Nathan looked at Jessica again. She was smiling. “Your legends state that your people fled the core worlds of Earth in order to escape a great evil. That, in a sense, is true as well. But that particular evil has long since disappeared. However, there is always a new evil waiting to take its place. My world, Earth… well, we have our own evil. They’re called the Jung. Your evil goes by a different name—Caius the Great, ruler of the Ta’Akar Empire. As I speak to you today, his agents are stirring up trouble on Corinair. They’re pitting brother against brother, Loyalists against Followers, and the truth is they care about neither of you. They only care about what is best for them. They only want control of your world.”

Nathan’s posture changed, as if he had become more relaxed. “‘Then why don’t they just take it?’ you’re probably wondering. ‘After all, they are the most powerful force in the entire sector, are they not?’” Nathan paused again, this time for dramatic effect, just as he had seen his father do on many occasions. “Well, they’re not, actually. You see, they’ve been fighting the Karuzari for decades. And they’re down to a handful of ships. That’s why they’ve been abandoning their outermost colonies. That’s why they require
your
young men to serve in
their
military. That’s why they require so many of your resources. And perhaps that’s why only one ship came looking for us today.”

Again, the faces of the Corinairans in the room became concerned. “That’s right; the Ta’Akar came here looking for us. In fact, the captain of the Yamaro called me and tried to convince me to join forces with the Ta’Akar, because he knew that our jump drive was the key that would allow the Ta’Akar to conquer this entire region of space. If combined with their new energy source, they would undoubtedly be able to conquer the entire galaxy. But I refused his invitation. In exchange, he attacked your world. He knew that if he attacked only us, we would simply jump away. But if he attacked you, then I would feel obligated to defend your world. Well, he was right; I did. But that hardly makes me a legend.”

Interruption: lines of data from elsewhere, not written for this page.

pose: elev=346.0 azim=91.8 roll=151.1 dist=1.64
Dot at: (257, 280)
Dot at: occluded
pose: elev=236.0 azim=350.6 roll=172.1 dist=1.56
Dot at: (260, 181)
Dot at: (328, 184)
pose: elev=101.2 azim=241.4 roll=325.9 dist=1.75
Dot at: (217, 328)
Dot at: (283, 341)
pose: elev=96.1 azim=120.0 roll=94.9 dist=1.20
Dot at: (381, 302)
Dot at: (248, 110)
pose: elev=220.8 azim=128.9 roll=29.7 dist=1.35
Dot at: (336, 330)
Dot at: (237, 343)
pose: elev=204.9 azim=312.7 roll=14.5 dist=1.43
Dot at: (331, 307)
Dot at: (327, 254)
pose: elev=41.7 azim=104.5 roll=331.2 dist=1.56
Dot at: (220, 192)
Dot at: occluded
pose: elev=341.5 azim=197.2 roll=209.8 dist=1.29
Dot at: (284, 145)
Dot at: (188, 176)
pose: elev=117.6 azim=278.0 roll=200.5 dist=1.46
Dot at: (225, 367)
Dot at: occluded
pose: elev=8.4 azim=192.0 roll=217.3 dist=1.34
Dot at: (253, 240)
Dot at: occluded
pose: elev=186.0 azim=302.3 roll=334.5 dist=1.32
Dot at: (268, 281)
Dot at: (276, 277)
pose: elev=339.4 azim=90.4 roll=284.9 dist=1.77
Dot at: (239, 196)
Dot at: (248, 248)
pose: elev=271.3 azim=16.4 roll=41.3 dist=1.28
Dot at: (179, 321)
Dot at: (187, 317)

Again, Nathan paused, but only to collect his thoughts. “Maybe that makes me a great man; I don’t know. That judgment is not mine to make. It’s yours. The things that I chose to do today were chosen not because they were the right thing to do, but because they were the only thing to do. If this makes me a legend then so be it; I am Na-Tan. But I alone cannot save you. You have to save yourselves. You have to stop fighting each other, Loyalists and Followers, and you have to start working together. The Ta’Akar will return, sooner or later. We have to be ready to fight! We have to be ready to win! And we have to start now! Lay down your arms. Return to what’s left of your homes, and care for your loved ones. The time to fight will come. We will call for you soon enough.”